O Digimais, banco digital controlado pelo fundador da Igreja Universal, Edir Macedo, está sob investigação da Polícia Federal por práticas que replicam o esquema do Banco Master. A operação, deflagrada em São Paulo, resultou em nove mandados de busca e apreensão e no bloqueio de até R$ 670,3 milhões em bens e valores. Os investigados respondem por gestão fraudulenta (administrar um banco de forma ilegal, prejudicando depositantes), inserção de dados falsos em balanços e operações de crédito proibidas.
A principal semelhança com o caso Master está na oferta de CDBs — Certificados de Depósito Bancário, que funcionam como um empréstimo que você faz ao banco em troca de juros. A partir de 2023, o Digimais passou a oferecer CDBs com taxas superiores a 110% do CDI (a taxa de referência do mercado interbancário), bem acima da média praticada por bancos saudáveis. Para atrair investidores, a instituição destacava a proteção do FGC (Fundo Garantidor de Créditos), que funciona como um seguro que devolve até R$ 250 mil por CPF em caso de quebra do banco.
Segundo a investigação, o banco inflou artificialmente seu patrimônio ao superavaliar ativos. Um terreno em Pernambuco avaliado em menos de R$ 10 milhões foi registrado por R$ 150 milhões, enquanto títulos antigos da Vale sem valor foram precificados em R$ 650 milhões. Uma carteira de automóveis foi marcada em R$ 3,5 bilhões. A manobra mais sofisticada envolveu cotas de fundos: ativos comprados por R$ 71 milhões foram reavaliados em R$ 741 milhões — quase dez vezes mais — através de uma estrutura de fundos de investimento em direitos creditórios.
A engenharia contábil
A operação que chamou atenção do Banco Central começou com a compra de direitos de crédito de uma ação judicial de 1967. O Digimais adquiriu fatias desses direitos por valores baixos e, em seguida, reavaliou os mesmos ativos por valores estratosféricos. Por exemplo: uma cota comprada por R$ 9 milhões foi reavaliada para R$ 100 milhões poucos meses depois. Imagine comprar um carro usado por R$ 30 mil e, no mês seguinte, registrá-lo na contabilidade por R$ 300 mil — é basicamente isso que o banco teria feito.

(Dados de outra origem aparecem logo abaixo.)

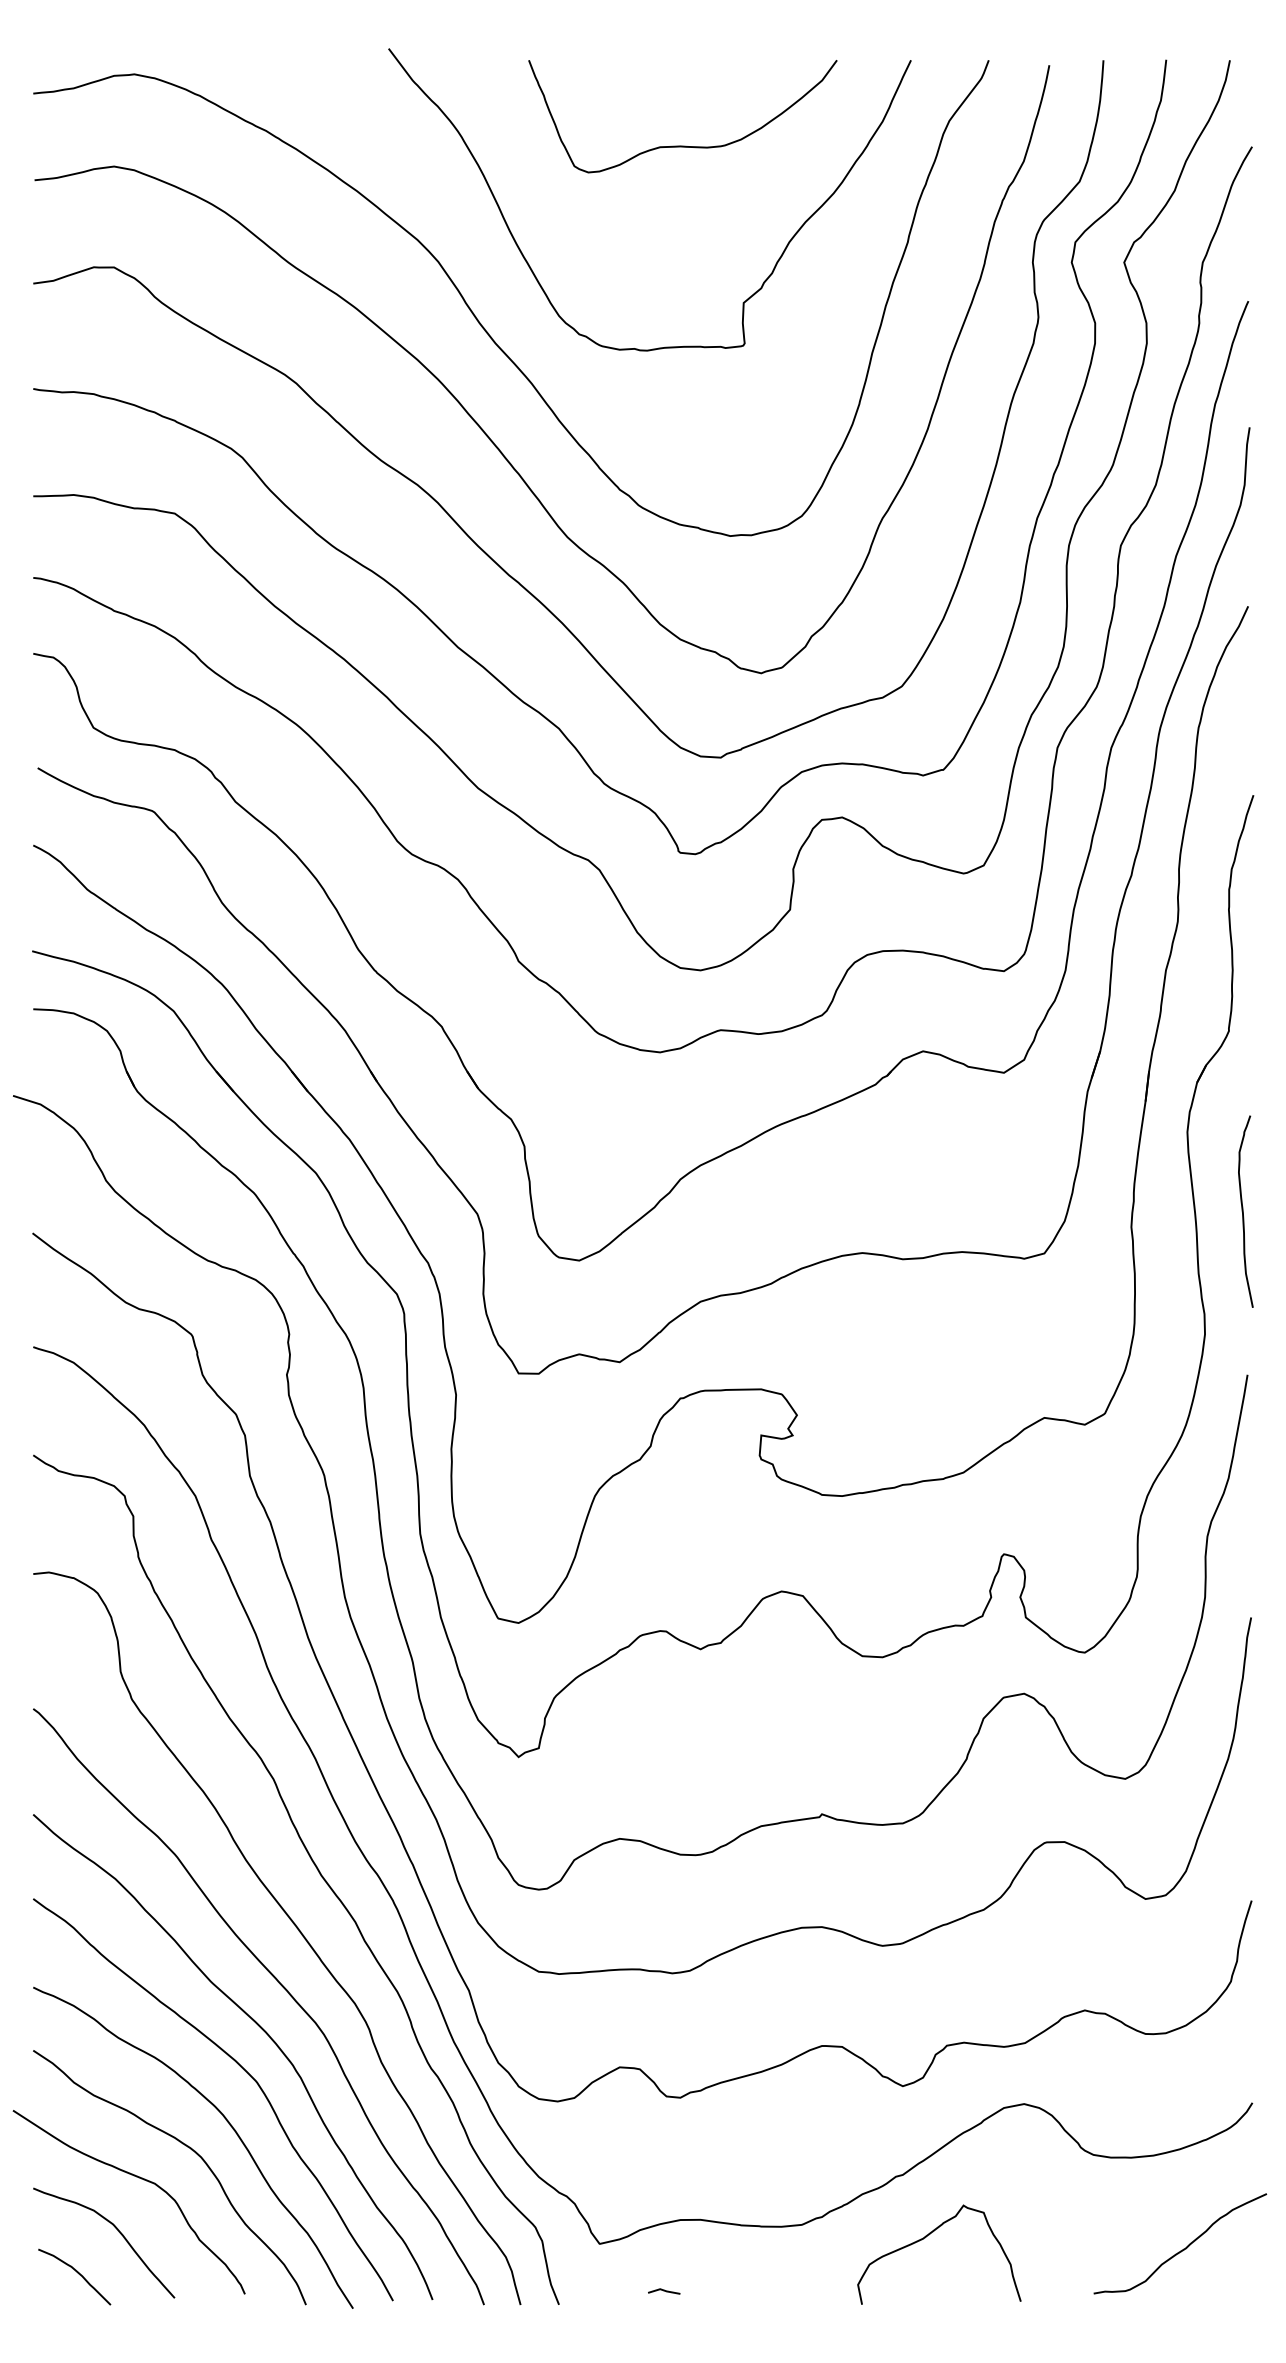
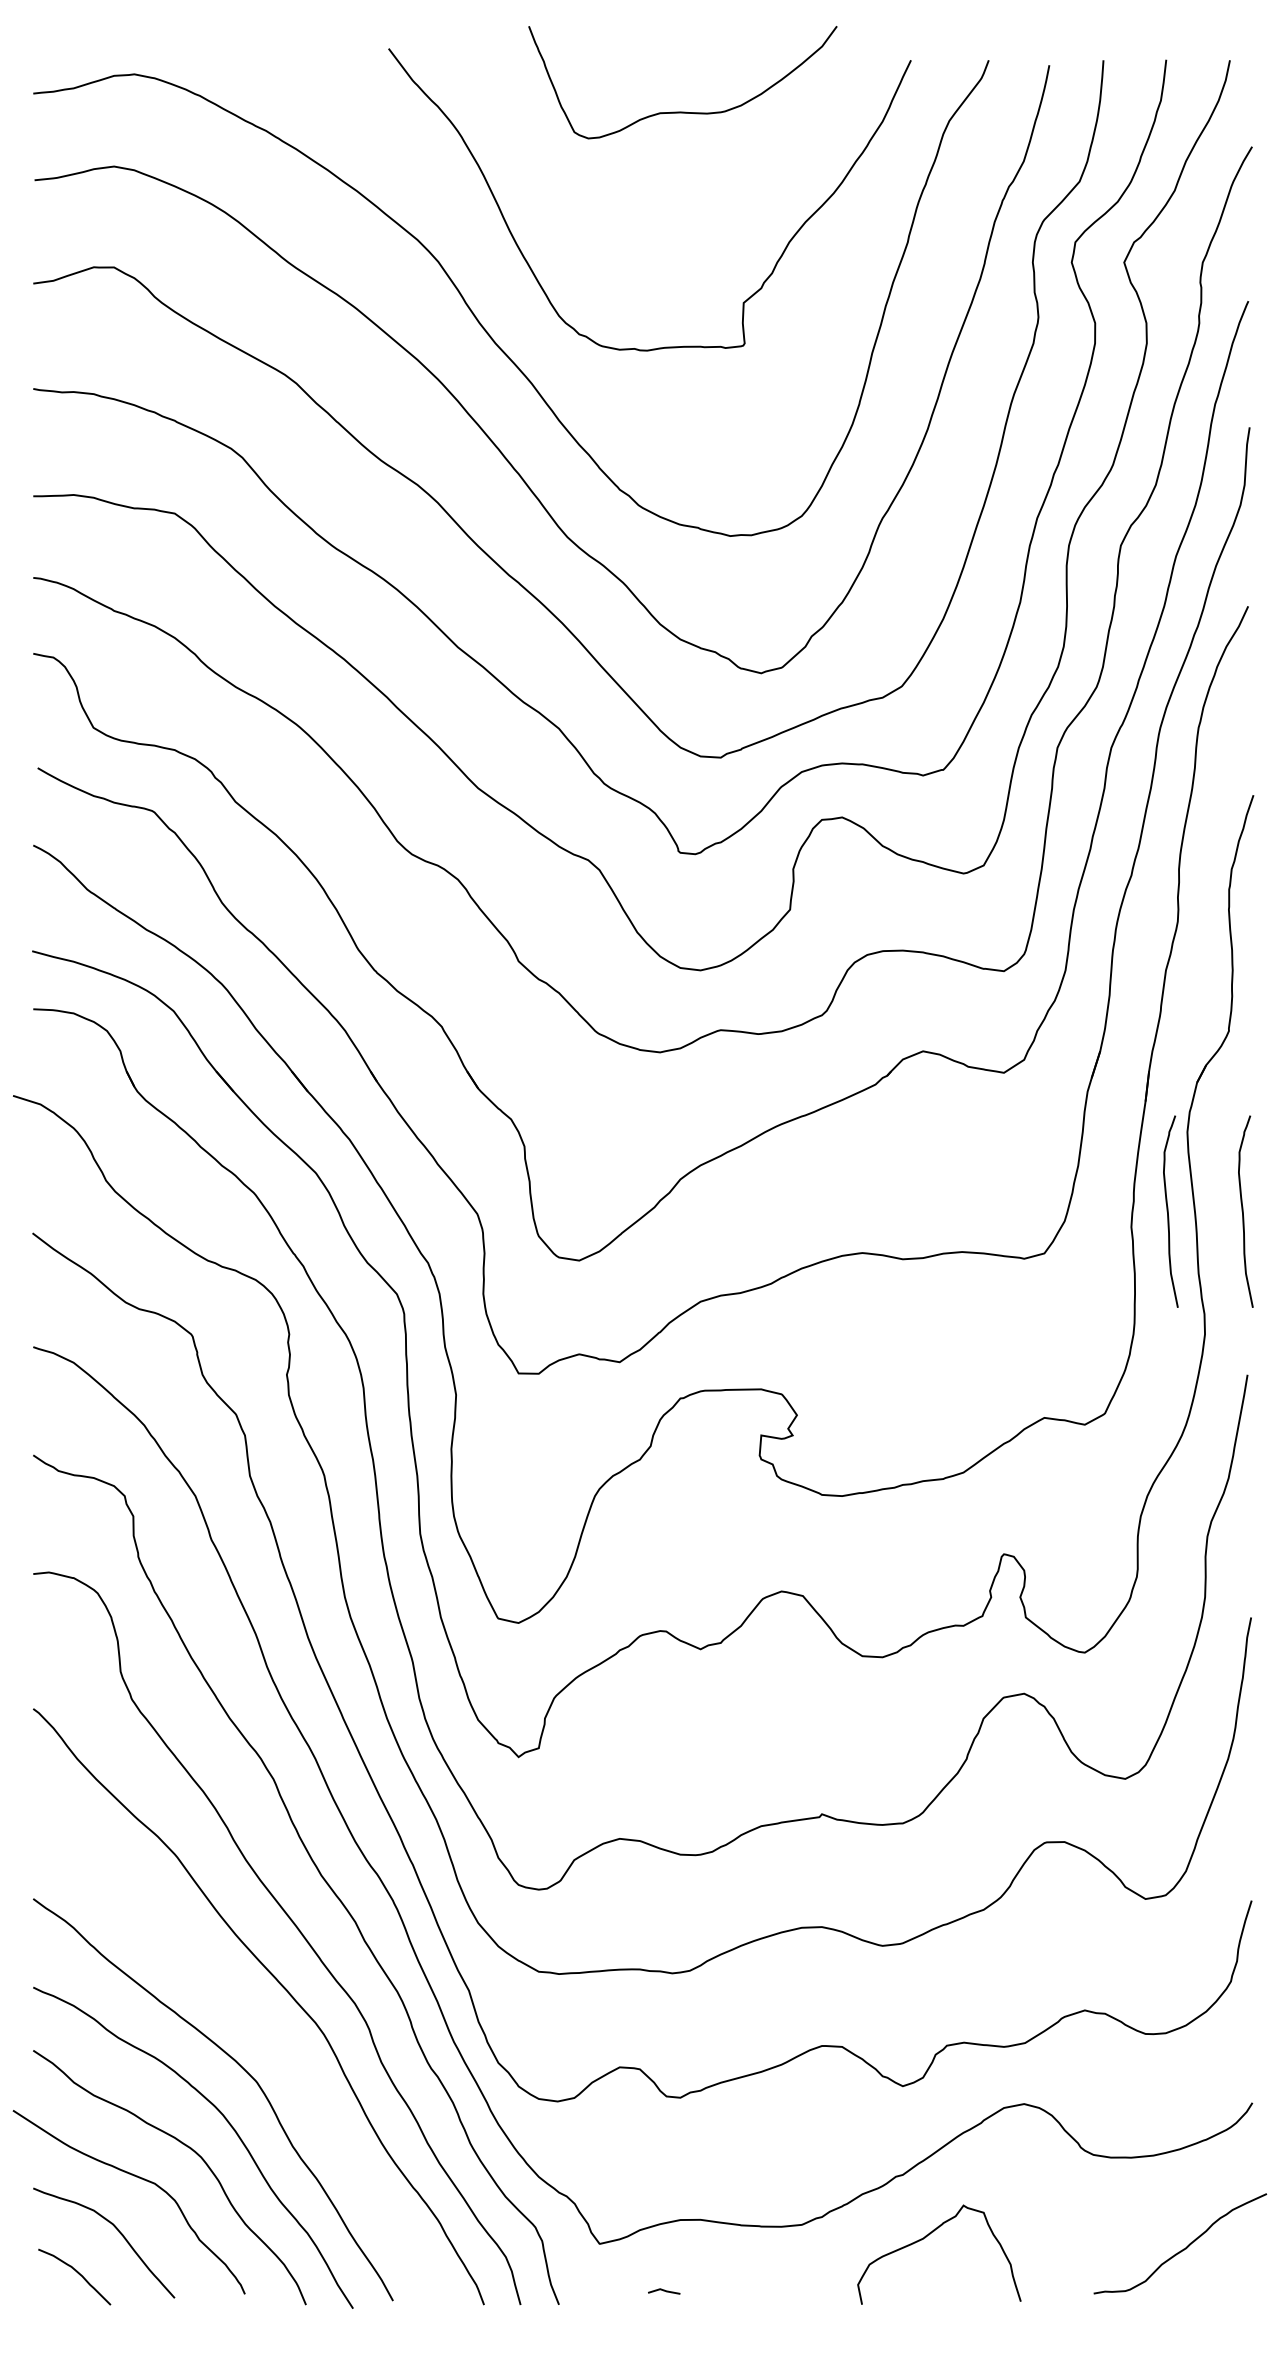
curve at (682, 145) position: (682, 145) -> (682, 111)
curve at (1168, 1211): none -> present
curve at (260, 2028): present -> none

Quando o Banco Central detectou a irregularidade e ordenou a correção, o Digimais vendeu essas cotas infladas para sua própria controladora pelo valor de R$ 741 milhões, com pagamento previsto apenas para 2032. A operação configurou um financiamento ao controlador — prática vedada pela lei de crimes contra o sistema financeiro — e superou em quase 95% o limite de exposição ao crédito permitido. A taxa acordada foi de IPCA (índice de inflação) + 0,5% ao ano, caracterizando remuneração de capital ao longo do tempo.
Comparação internacional
Esquemas de inflação de ativos bancários não são exclusividade brasileira. Nos Estados Unidos, o colapso do Silicon Valley Bank em 2023 também envolveu má gestão de ativos, embora por razões diferentes — lá, o problema foi a desvalorização de títulos públicos com a alta de juros. No Brasil, o caso Master resultou em necessidade de ressarcimento bilionária a investidores e obrigou instituições financeiras a fazer aportes emergenciais no FGC. A título de comparação, países com supervisão bancária mais rigorosa, como Suíça e Alemanha, costumam detectar irregularidades antes que atinjam essa magnitude.
📊 Número do Dia
R$ 670 milhões , Valor bloqueado pela Justiça, equivalente à diferença entre o que o Digimais pagou por ativos (R$ 71 milhões) e o valor inflado registrado em balanço (R$ 741 milhões)
Por que isso importa
Para o investidor, o caso reforça a importância de desconfiar de rentabilidades muito acima da média do mercado — se um CDB oferece 110% do CDI quando bancos grandes pagam 100%, pode ser sinal de risco elevado. Para o sistema financeiro, a repetição do padrão Master em menos de dois anos expõe fragilidades na supervisão preventiva do Banco Central. Para o cidadão comum, o episódio pode resultar em novo resgate bilionário pelo FGC, cujo custo é dividido entre todas as instituições financeiras e, indiretamente, repassado aos clientes através de tarifas e spreads bancários (a diferença entre o que o banco paga ao investidor e cobra do tomador de crédito).